(Material to process Opens)
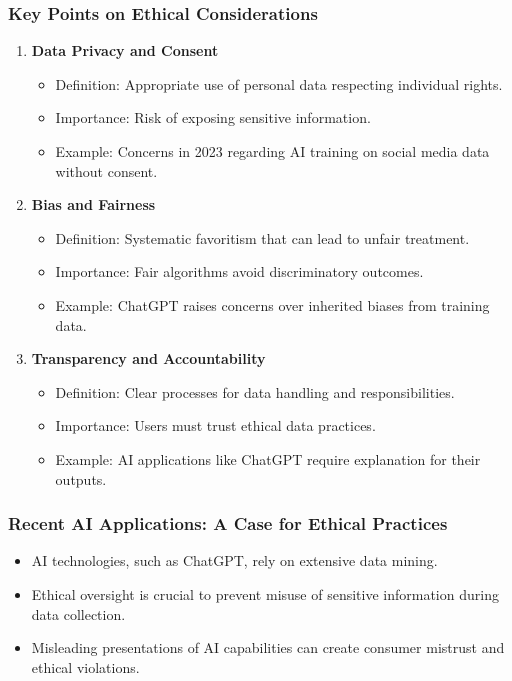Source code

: \documentclass[aspectratio=169]{beamer}
\begin{document}
\begin{frame}[fragile]
    \frametitle{Key Points on Ethical Considerations}
    \begin{enumerate}
        \item \textbf{Data Privacy and Consent}
        \begin{itemize}
            \item Definition: Appropriate use of personal data respecting individual rights.
            \item Importance: Risk of exposing sensitive information.
            \item Example: Concerns in 2023 regarding AI training on social media data without consent.
        \end{itemize}
        
        \item \textbf{Bias and Fairness}
        \begin{itemize}
            \item Definition: Systematic favoritism that can lead to unfair treatment.
            \item Importance: Fair algorithms avoid discriminatory outcomes.
            \item Example: ChatGPT raises concerns over inherited biases from training data.
        \end{itemize}
        
        \item \textbf{Transparency and Accountability}
        \begin{itemize}
            \item Definition: Clear processes for data handling and responsibilities.
            \item Importance: Users must trust ethical data practices.
            \item Example: AI applications like ChatGPT require explanation for their outputs.
        \end{itemize}
    \end{enumerate}
\end{frame}

\begin{frame}[fragile]
    \frametitle{Recent AI Applications: A Case for Ethical Practices}
    \begin{itemize}
        \item AI technologies, such as ChatGPT, rely on extensive data mining.
        \item Ethical oversight is crucial to prevent misuse of sensitive information during data collection.
        \item Misleading presentations of AI capabilities can create consumer mistrust and ethical violations.
    \end{itemize}
\end{frame}
\end{document}
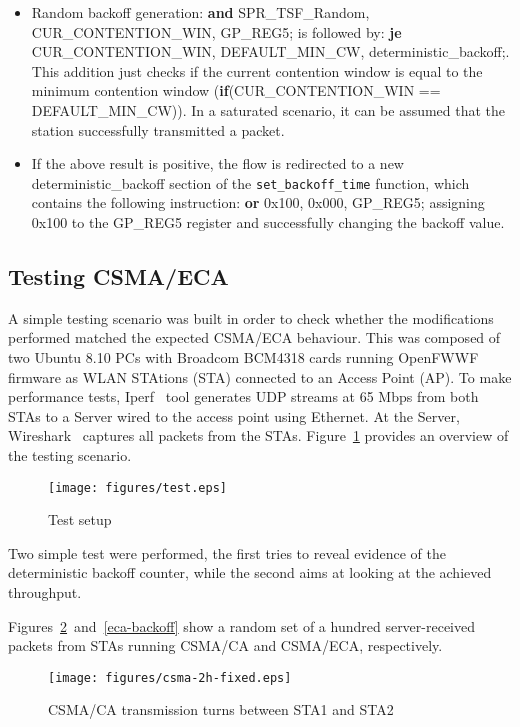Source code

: \documentclass[conference]{IEEEtran}
\begin{document}
\begin{itemize}
	\item Random backoff generation: {\bf and} SPR\_TSF\_Random, CUR\_CONTENTION\_WIN, GP\_REG5; is followed by: {\bf je} CUR\_CONTENTION\_WIN, DEFAULT\_MIN\_CW, deterministic\_backoff;. \\
	This addition just checks if the current contention window is equal to the minimum contention window ({\bf if}(CUR\_CONTENTION\_WIN == DEFAULT\_MIN\_CW)). In a saturated scenario, it can be assumed that the station successfully transmitted a packet.
	\item If the above result is positive, the flow is redirected to a new deterministic\_backoff section of the \texttt{set\_backoff\_time} function, which contains the following instruction: {\bf or} 0x100, 0x000, GP\_REG5; assigning 0x100 to the GP\_REG5 register and successfully changing the backoff value.
\end{itemize}

\subsection{Testing CSMA/ECA}
A simple testing scenario was built in order to check whether the modifications performed matched the expected CSMA/ECA behaviour. This was composed of two Ubuntu 8.10 PCs with Broadcom BCM4318 cards running OpenFWWF firmware as WLAN STAtions (STA) connected to an Access Point (AP). To make performance tests, Iperf~\cite{tirumala2005iperf} tool generates UDP streams at 65 Mbps from both STAs to a Server wired to the access point using Ethernet. At the Server, Wireshark~\cite{combs2007wireshark} captures all packets from the STAs. Figure~\ref{setup} provides an overview of the testing scenario.

\begin{figure}[htbp]
\centering
  \texttt{[image: figures/test.eps]}
  \caption{Test setup}
  \label{setup}
\end{figure}

Two simple test were performed, the first tries to reveal evidence of the deterministic backoff counter, while the second aims at looking at the achieved throughput. 

Figures~\ref{ca-backoff}~and~\ref{eca-backoff} show a random set of a hundred server-received packets from STAs running CSMA/CA and CSMA/ECA, respectively.

\begin{figure}[htbp]
\centering
  \texttt{[image: figures/csma-2h-fixed.eps]}
  \caption{CSMA/CA transmission turns between STA1 and STA2}
  \label{ca-backoff}
\end{figure}
\end{document}
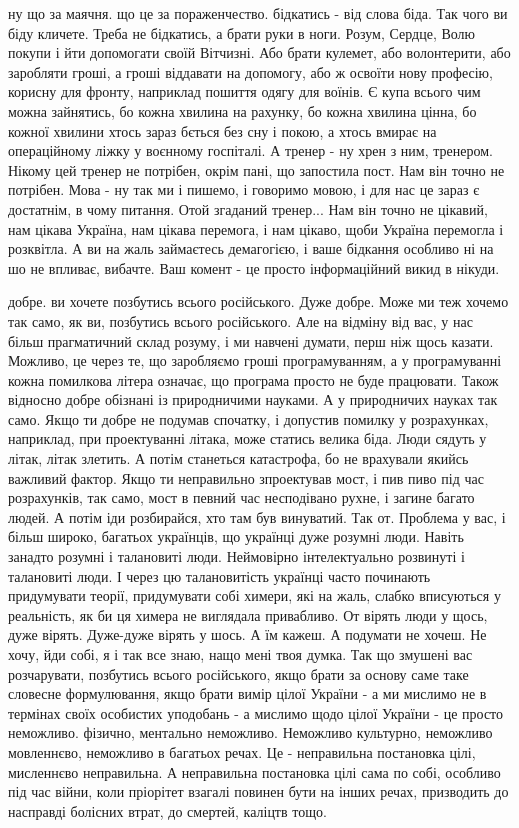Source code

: ну що за маячня. що це за пораженчество. бідкатись - від слова біда. Так чого
ви біду кличете. Треба не бідкатись, а брати руки в ноги. Розум, Сердце, Волю
покупи і йти допомогати своїй Вітчизні. Або брати кулемет, або волонтерити, або
заробляти гроші, а гроші віддавати на допомогу, або ж освоїти нову професію,
корисну для фронту, наприклад пошиття одягу для воїнів. Є купа всього чим можна
зайнятись, бо кожна хвилина на рахунку, бо кожна хвилина цінна, бо кожної
хвилини хтось зараз бється без сну і покою, а хтось вмирає на операційному
ліжку у воєнному госпіталі. А тренер - ну хрен з ним, тренером. Нікому цей
тренер не потрібен, окрім пані, що запостила пост. Нам він точно не потрібен.
Мова - ну так ми і пишемо, і говоримо мовою, і для нас це зараз є достатнім, в
чому питання. Отой згаданий тренер... Нам він точно не цікавий, нам цікава
Україна, нам цікава перемога, і нам цікаво, щоби Україна перемогла і розквітла.
А ви на жаль займаєтесь демагогією, і ваше бідкання особливо ні на шо не
впливає, вибачте. Ваш комент - це просто інформаційний викид в нікуди.

добре. ви хочете позбутись всього російського. Дуже добре. Може ми теж хочемо
так само, як ви, позбутись всього російського. Але на відміну від вас, у нас
більш прагматичний склад розуму, і ми навчені думати, перш ніж щось казати.
Можливо, це через те, що заробляємо гроші програмуванням, а у програмуванні
кожна помилкова літера означає, що програма просто не буде працювати. Також
відносно добре обізнані із природничими науками. А у природничих науках так
само. Якщо ти добре не подумав спочатку, і допустив помилку у розрахунках,
наприклад, при проектуванні літака, може статись велика біда. Люди сядуть у
літак, літак злетить. А потім станеться катастрофа, бо не врахували якийсь
важливий фактор. Якщо ти неправильно зпроектував мост, і пив пиво під час
розрахунків, так само, мост в певний час несподівано рухне, і загине багато
людей. А потім іди розбирайся, хто там був винуватий. Так от. Проблема у вас, і
більш широко, багатьох українців, що українці дуже розумні люди. Навіть занадто
розумні і талановиті люди. Неймовірно інтелектуально розвинуті і талановиті
люди. І через цю талановитість українці часто починають придумувати теорії,
придумувати собі химери, які на жаль, слабко вписуються у реальність, як би ця
химера не виглядала привабливо. От вірять люди у щось, дуже вірять. Дуже-дуже
вірять у шось. А їм  кажеш. А подумати не хочеш. Не хочу, йди собі, я і так все
знаю, нащо мені твоя думка. Так що змушені вас розчарувати, позбутись всього
російського, якщо брати за основу саме таке словесне формулювання, якщо брати
вимір цілої України - а ми мислимо не в термінах своїх особистих уподобань - а
мислимо щодо цілої України - це просто неможливо. фізично, ментально неможливо.
Неможливо культурно, неможливо мовленнєво, неможливо в багатьох речах. Це -
неправильна постановка цілі, мисленнєво неправильна. А неправильна постановка
цілі сама по собі, особливо під час війни, коли пріорітет взагалі повинен бути
на інших речах, призводить до насправді болісних втрат, до смертей, каліцтв
тощо. 

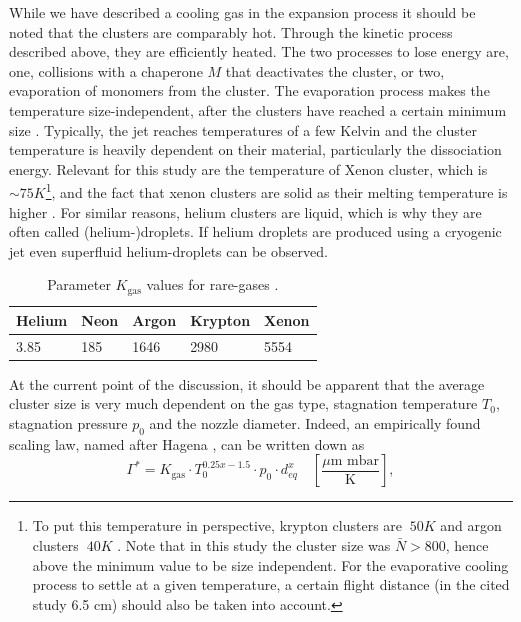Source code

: While we have described a cooling gas in the expansion process it should be noted that the clusters are comparably hot. Through the kinetic process described above, they are efficiently heated. The two processes to lose energy are, one, collisions with a chaperone $M$ that deactivates the cluster, or two, evaporation of monomers from the cluster. The evaporation process makes the temperature size-independent, after the clusters have reached a certain minimum size \cite{Farges-1981-SurfSci}. Typically, the jet reaches temperatures of a few Kelvin and the cluster temperature is heavily dependent on their material, particularly the dissociation energy. Relevant for this study are the temperature of Xenon cluster, which is $\sim 75K$\footnote{To put this temperature in perspective, krypton clusters are $~50K$ and argon clusters $~40K$ \citep{Farges-1981-SurfSci,Gspann-1986-Springer}. Note that in this study the cluster size was $\bar{N} > 800$, hence above the minimum value to be size independent. For the evaporative cooling process to settle at a given temperature, a certain flight distance (in the cited study 6.5 cm) should also be taken into account.}, and the fact that xenon clusters are solid as their melting temperature is higher \cite{Gspann-1986-Springer}. For similar reasons, helium clusters are liquid, which is why they are often called (helium-)droplets. If helium droplets are produced using a cryogenic jet even superfluid helium-droplets can be observed.\\[1\baselineskip]
\begin{table}
	\centering
		\begin{tabular}{ | l | l | l | l | l | }
			\hline
			Helium & Neon & Argon & Krypton & Xenon \\ \hline
			3.85 & 185 & 1646 & 2980 & 5554 \\ \hline
		\end{tabular}
	\caption[Parameter $K_{\text{gas}}$ values for rare-gases.]{Parameter $K_{\text{gas}}$ values for rare-gases \cite{Schorb-2012-Thesis}.}
	\label{tab:k-parameter}
\end{table}
At the current point of the discussion, it should be apparent that the average cluster size is very much dependent on the gas type, stagnation temperature $T_{0}$, stagnation pressure $p_{0}$ and the nozzle diameter. Indeed, an empirically found scaling law, named after Hagena \cite{Hagena-1972-JCP,Hagena-1981-SurfSci,Hagena-1987-ZeitschriftAMC}, can be written down as
\begin{equation}
\Gamma^{*} = K_{\text{gas}} \cdot T_{0}^{0.25x-1.5} \cdot p_{0} \cdot d_{eq}^{x}\quad \left[\frac{\text{$\mu$m mbar}}{\text{K}}\right],
\label{eq:Hagena-parameter}
\end{equation}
(Material to process Closes)
Where a line of the data includes the string "setup", list that line.

• Result
A simple testing scenario was built in order to check whether the modifications performed matched the expected CSMA/ECA behaviour. This was composed of two Ubuntu 8.10 PCs with Broadcom BCM4318 cards running OpenFWWF firmware as WLAN STAtions (STA) connected to an Access Point (AP). To make performance tests, Iperf~\cite{tirumala2005iperf} tool generates UDP streams at 65 Mbps from both STAs to a Server wired to the access point using Ethernet. At the Server, Wireshark~\cite{combs2007wireshark} captures all packets from the STAs. Figure~\ref{setup} provides an overview of the testing scenario.
  \caption{Test setup}
  \label{setup}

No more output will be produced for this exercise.